## Work required
Keep every character as it is and output all of the records.

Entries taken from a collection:
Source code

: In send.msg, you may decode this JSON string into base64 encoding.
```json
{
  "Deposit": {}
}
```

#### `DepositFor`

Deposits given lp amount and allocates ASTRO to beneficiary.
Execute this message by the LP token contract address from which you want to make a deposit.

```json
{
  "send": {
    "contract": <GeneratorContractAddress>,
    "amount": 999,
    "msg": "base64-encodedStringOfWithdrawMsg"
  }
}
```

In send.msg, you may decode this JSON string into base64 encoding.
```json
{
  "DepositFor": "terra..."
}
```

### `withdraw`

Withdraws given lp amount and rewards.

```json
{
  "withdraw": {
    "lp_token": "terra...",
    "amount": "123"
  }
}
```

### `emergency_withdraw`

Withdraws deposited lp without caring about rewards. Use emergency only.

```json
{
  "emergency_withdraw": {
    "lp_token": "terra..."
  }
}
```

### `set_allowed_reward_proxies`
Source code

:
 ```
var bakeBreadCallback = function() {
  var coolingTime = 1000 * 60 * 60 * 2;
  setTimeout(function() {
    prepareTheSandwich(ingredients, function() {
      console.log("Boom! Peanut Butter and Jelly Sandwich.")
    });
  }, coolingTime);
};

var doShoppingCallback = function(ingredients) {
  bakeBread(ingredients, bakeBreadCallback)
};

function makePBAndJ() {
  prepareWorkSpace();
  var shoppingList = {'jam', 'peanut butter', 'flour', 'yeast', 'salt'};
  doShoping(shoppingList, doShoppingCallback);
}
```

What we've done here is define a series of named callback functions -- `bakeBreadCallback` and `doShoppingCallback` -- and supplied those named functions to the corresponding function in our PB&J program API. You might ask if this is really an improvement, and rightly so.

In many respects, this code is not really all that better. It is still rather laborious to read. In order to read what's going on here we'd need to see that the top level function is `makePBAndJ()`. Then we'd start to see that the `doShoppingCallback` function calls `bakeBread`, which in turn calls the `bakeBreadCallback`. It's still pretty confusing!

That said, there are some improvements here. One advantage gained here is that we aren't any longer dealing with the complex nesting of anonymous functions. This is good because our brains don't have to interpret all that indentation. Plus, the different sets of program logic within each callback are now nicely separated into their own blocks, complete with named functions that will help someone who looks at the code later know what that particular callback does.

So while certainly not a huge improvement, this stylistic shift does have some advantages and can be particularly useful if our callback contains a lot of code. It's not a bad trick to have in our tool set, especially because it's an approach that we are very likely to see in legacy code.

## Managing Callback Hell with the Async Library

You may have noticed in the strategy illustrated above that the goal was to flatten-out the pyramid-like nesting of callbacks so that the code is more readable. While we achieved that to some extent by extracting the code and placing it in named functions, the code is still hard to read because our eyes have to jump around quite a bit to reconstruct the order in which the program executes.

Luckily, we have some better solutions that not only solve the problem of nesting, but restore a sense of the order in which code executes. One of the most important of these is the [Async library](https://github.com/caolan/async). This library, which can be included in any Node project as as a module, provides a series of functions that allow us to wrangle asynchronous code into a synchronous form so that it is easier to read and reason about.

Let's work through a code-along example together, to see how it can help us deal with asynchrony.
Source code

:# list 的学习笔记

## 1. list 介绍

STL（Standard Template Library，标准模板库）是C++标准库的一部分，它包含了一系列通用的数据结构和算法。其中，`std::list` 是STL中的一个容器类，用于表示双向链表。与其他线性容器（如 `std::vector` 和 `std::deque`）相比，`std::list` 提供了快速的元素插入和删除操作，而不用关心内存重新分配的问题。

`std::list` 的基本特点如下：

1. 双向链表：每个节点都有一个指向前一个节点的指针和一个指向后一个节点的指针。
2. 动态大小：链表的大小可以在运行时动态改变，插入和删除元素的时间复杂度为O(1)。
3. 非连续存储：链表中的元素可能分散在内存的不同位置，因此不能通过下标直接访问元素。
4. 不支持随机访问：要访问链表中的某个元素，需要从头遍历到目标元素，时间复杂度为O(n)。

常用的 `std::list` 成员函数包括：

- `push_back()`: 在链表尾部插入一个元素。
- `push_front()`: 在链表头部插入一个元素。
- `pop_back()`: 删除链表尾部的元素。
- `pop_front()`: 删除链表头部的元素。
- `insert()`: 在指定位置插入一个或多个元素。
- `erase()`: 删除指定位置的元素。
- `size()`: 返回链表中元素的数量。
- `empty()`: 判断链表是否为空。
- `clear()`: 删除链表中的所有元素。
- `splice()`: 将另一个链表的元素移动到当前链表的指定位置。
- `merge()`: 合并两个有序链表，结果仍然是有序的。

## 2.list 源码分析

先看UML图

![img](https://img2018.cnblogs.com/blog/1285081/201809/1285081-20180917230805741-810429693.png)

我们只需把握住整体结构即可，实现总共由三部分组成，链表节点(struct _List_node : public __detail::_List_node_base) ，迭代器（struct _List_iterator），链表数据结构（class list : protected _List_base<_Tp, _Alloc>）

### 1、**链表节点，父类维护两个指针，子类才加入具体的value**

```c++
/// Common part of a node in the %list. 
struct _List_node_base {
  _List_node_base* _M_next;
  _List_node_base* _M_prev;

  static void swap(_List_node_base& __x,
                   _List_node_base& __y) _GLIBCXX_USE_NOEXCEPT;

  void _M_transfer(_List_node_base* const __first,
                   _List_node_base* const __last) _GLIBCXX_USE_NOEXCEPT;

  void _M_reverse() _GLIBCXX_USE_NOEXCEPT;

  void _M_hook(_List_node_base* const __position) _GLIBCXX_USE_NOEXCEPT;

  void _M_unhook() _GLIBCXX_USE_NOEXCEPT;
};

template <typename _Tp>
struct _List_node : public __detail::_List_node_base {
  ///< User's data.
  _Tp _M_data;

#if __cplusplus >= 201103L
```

## Your response
Source code

: In send.msg, you may decode this JSON string into base64 encoding.
```json
{
  "Deposit": {}
}
```

#### `DepositFor`

Deposits given lp amount and allocates ASTRO to beneficiary.
Execute this message by the LP token contract address from which you want to make a deposit.

```json
{
  "send": {
    "contract": <GeneratorContractAddress>,
    "amount": 999,
    "msg": "base64-encodedStringOfWithdrawMsg"
  }
}
```

In send.msg, you may decode this JSON string into base64 encoding.
```json
{
  "DepositFor": "terra..."
}
```

### `withdraw`

Withdraws given lp amount and rewards.

```json
{
  "withdraw": {
    "lp_token": "terra...",
    "amount": "123"
  }
}
```

### `emergency_withdraw`

Withdraws deposited lp without caring about rewards. Use emergency only.

```json
{
  "emergency_withdraw": {
    "lp_token": "terra..."
  }
}
```

### `set_allowed_reward_proxies`
Source code

:
 ```
var bakeBreadCallback = function() {
  var coolingTime = 1000 * 60 * 60 * 2;
  setTimeout(function() {
    prepareTheSandwich(ingredients, function() {
      console.log("Boom! Peanut Butter and Jelly Sandwich.")
    });
  }, coolingTime);
};

var doShoppingCallback = function(ingredients) {
  bakeBread(ingredients, bakeBreadCallback)
};

function makePBAndJ() {
  prepareWorkSpace();
  var shoppingList = {'jam', 'peanut butter', 'flour', 'yeast', 'salt'};
  doShoping(shoppingList, doShoppingCallback);
}
```

What we've done here is define a series of named callback functions -- `bakeBreadCallback` and `doShoppingCallback` -- and supplied those named functions to the corresponding function in our PB&J program API. You might ask if this is really an improvement, and rightly so.

In many respects, this code is not really all that better. It is still rather laborious to read. In order to read what's going on here we'd need to see that the top level function is `makePBAndJ()`. Then we'd start to see that the `doShoppingCallback` function calls `bakeBread`, which in turn calls the `bakeBreadCallback`. It's still pretty confusing!

That said, there are some improvements here. One advantage gained here is that we aren't any longer dealing with the complex nesting of anonymous functions. This is good because our brains don't have to interpret all that indentation. Plus, the different sets of program logic within each callback are now nicely separated into their own blocks, complete with named functions that will help someone who looks at the code later know what that particular callback does.

So while certainly not a huge improvement, this stylistic shift does have some advantages and can be particularly useful if our callback contains a lot of code. It's not a bad trick to have in our tool set, especially because it's an approach that we are very likely to see in legacy code.

## Managing Callback Hell with the Async Library

You may have noticed in the strategy illustrated above that the goal was to flatten-out the pyramid-like nesting of callbacks so that the code is more readable. While we achieved that to some extent by extracting the code and placing it in named functions, the code is still hard to read because our eyes have to jump around quite a bit to reconstruct the order in which the program executes.

Luckily, we have some better solutions that not only solve the problem of nesting, but restore a sense of the order in which code executes. One of the most important of these is the [Async library](https://github.com/caolan/async). This library, which can be included in any Node project as as a module, provides a series of functions that allow us to wrangle asynchronous code into a synchronous form so that it is easier to read and reason about.

Let's work through a code-along example together, to see how it can help us deal with asynchrony.
Source code

:# list 的学习笔记

## 1. list 介绍

STL（Standard Template Library，标准模板库）是C++标准库的一部分，它包含了一系列通用的数据结构和算法。其中，`std::list` 是STL中的一个容器类，用于表示双向链表。与其他线性容器（如 `std::vector` 和 `std::deque`）相比，`std::list` 提供了快速的元素插入和删除操作，而不用关心内存重新分配的问题。

`std::list` 的基本特点如下：

1. 双向链表：每个节点都有一个指向前一个节点的指针和一个指向后一个节点的指针。
2. 动态大小：链表的大小可以在运行时动态改变，插入和删除元素的时间复杂度为O(1)。
3. 非连续存储：链表中的元素可能分散在内存的不同位置，因此不能通过下标直接访问元素。
4. 不支持随机访问：要访问链表中的某个元素，需要从头遍历到目标元素，时间复杂度为O(n)。

常用的 `std::list` 成员函数包括：

- `push_back()`: 在链表尾部插入一个元素。
- `push_front()`: 在链表头部插入一个元素。
- `pop_back()`: 删除链表尾部的元素。
- `pop_front()`: 删除链表头部的元素。
- `insert()`: 在指定位置插入一个或多个元素。
- `erase()`: 删除指定位置的元素。
- `size()`: 返回链表中元素的数量。
- `empty()`: 判断链表是否为空。
- `clear()`: 删除链表中的所有元素。
- `splice()`: 将另一个链表的元素移动到当前链表的指定位置。
- `merge()`: 合并两个有序链表，结果仍然是有序的。

## 2.list 源码分析

先看UML图

![img](https://img2018.cnblogs.com/blog/1285081/201809/1285081-20180917230805741-810429693.png)

我们只需把握住整体结构即可，实现总共由三部分组成，链表节点(struct _List_node : public __detail::_List_node_base) ，迭代器（struct _List_iterator），链表数据结构（class list : protected _List_base<_Tp, _Alloc>）

### 1、**链表节点，父类维护两个指针，子类才加入具体的value**

```c++
/// Common part of a node in the %list. 
struct _List_node_base {
  _List_node_base* _M_next;
  _List_node_base* _M_prev;

  static void swap(_List_node_base& __x,
                   _List_node_base& __y) _GLIBCXX_USE_NOEXCEPT;

  void _M_transfer(_List_node_base* const __first,
                   _List_node_base* const __last) _GLIBCXX_USE_NOEXCEPT;

  void _M_reverse() _GLIBCXX_USE_NOEXCEPT;

  void _M_hook(_List_node_base* const __position) _GLIBCXX_USE_NOEXCEPT;

  void _M_unhook() _GLIBCXX_USE_NOEXCEPT;
};

template <typename _Tp>
struct _List_node : public __detail::_List_node_base {
  ///< User's data.
  _Tp _M_data;

#if __cplusplus >= 201103L
```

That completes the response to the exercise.